WHAT YOU ARE ASKED TO DO =
In the records below, change every "scientific name" to "binomial name" and keep every other word of each line the same.

(Collection entries)
[Start]

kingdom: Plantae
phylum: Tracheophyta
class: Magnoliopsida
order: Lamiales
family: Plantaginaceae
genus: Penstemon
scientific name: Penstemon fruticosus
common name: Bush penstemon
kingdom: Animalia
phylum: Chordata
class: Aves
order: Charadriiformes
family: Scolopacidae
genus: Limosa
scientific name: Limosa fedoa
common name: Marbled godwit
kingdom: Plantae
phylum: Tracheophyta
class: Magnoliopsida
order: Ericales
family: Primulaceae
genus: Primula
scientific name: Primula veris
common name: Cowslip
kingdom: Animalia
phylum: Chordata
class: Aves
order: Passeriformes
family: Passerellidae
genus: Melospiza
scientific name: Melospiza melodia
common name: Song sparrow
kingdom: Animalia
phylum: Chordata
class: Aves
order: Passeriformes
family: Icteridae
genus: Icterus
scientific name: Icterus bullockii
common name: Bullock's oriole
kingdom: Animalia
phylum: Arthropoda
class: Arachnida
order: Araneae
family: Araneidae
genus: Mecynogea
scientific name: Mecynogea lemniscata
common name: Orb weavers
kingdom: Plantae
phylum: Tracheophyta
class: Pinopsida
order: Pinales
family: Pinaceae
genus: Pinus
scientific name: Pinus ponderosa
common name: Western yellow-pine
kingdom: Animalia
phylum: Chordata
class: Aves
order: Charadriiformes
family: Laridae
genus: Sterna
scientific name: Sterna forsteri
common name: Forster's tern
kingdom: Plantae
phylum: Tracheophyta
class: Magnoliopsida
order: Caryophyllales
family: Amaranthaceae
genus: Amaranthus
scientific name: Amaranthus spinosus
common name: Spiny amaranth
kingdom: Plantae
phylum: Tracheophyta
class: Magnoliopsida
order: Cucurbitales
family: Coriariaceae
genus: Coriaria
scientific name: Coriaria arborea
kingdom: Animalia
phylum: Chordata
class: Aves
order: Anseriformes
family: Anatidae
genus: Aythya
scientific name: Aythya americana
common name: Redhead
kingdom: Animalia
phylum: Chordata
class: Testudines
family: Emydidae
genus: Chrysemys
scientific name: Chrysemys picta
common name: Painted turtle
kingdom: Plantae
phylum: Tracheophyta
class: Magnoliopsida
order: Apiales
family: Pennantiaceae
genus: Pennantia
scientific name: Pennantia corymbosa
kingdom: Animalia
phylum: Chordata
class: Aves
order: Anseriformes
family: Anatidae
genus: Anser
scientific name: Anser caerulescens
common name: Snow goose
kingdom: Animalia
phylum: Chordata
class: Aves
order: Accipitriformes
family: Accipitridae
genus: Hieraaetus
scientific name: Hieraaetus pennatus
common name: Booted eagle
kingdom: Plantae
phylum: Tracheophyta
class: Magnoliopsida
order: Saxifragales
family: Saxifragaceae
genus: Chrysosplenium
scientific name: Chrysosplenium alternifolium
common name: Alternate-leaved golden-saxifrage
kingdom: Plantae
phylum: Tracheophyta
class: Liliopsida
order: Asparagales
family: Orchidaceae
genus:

[End]

REPLY =
kingdom: Plantae
phylum: Tracheophyta
class: Magnoliopsida
order: Lamiales
family: Plantaginaceae
genus: Penstemon
binomial name: Penstemon fruticosus
common name: Bush penstemon
kingdom: Animalia
phylum: Chordata
class: Aves
order: Charadriiformes
family: Scolopacidae
genus: Limosa
binomial name: Limosa fedoa
common name: Marbled godwit
kingdom: Plantae
phylum: Tracheophyta
class: Magnoliopsida
order: Ericales
family: Primulaceae
genus: Primula
binomial name: Primula veris
common name: Cowslip
kingdom: Animalia
phylum: Chordata
class: Aves
order: Passeriformes
family: Passerellidae
genus: Melospiza
binomial name: Melospiza melodia
common name: Song sparrow
kingdom: Animalia
phylum: Chordata
class: Aves
order: Passeriformes
family: Icteridae
genus: Icterus
binomial name: Icterus bullockii
common name: Bullock's oriole
kingdom: Animalia
phylum: Arthropoda
class: Arachnida
order: Araneae
family: Araneidae
genus: Mecynogea
binomial name: Mecynogea lemniscata
common name: Orb weavers
kingdom: Plantae
phylum: Tracheophyta
class: Pinopsida
order: Pinales
family: Pinaceae
genus: Pinus
binomial name: Pinus ponderosa
common name: Western yellow-pine
kingdom: Animalia
phylum: Chordata
class: Aves
order: Charadriiformes
family: Laridae
genus: Sterna
binomial name: Sterna forsteri
common name: Forster's tern
kingdom: Plantae
phylum: Tracheophyta
class: Magnoliopsida
order: Caryophyllales
family: Amaranthaceae
genus: Amaranthus
binomial name: Amaranthus spinosus
common name: Spiny amaranth
kingdom: Plantae
phylum: Tracheophyta
class: Magnoliopsida
order: Cucurbitales
family: Coriariaceae
genus: Coriaria
binomial name: Coriaria arborea
kingdom: Animalia
phylum: Chordata
class: Aves
order: Anseriformes
family: Anatidae
genus: Aythya
binomial name: Aythya americana
common name: Redhead
kingdom: Animalia
phylum: Chordata
class: Testudines
family: Emydidae
genus: Chrysemys
binomial name: Chrysemys picta
common name: Painted turtle
kingdom: Plantae
phylum: Tracheophyta
class: Magnoliopsida
order: Apiales
family: Pennantiaceae
genus: Pennantia
binomial name: Pennantia corymbosa
kingdom: Animalia
phylum: Chordata
class: Aves
order: Anseriformes
family: Anatidae
genus: Anser
binomial name: Anser caerulescens
common name: Snow goose
kingdom: Animalia
phylum: Chordata
class: Aves
order: Accipitriformes
family: Accipitridae
genus: Hieraaetus
binomial name: Hieraaetus pennatus
common name: Booted eagle
kingdom: Plantae
phylum: Tracheophyta
class: Magnoliopsida
order: Saxifragales
family: Saxifragaceae
genus: Chrysosplenium
binomial name: Chrysosplenium alternifolium
common name: Alternate-leaved golden-saxifrage
kingdom: Plantae
phylum: Tracheophyta
class: Liliopsida
order: Asparagales
family: Orchidaceae
genus:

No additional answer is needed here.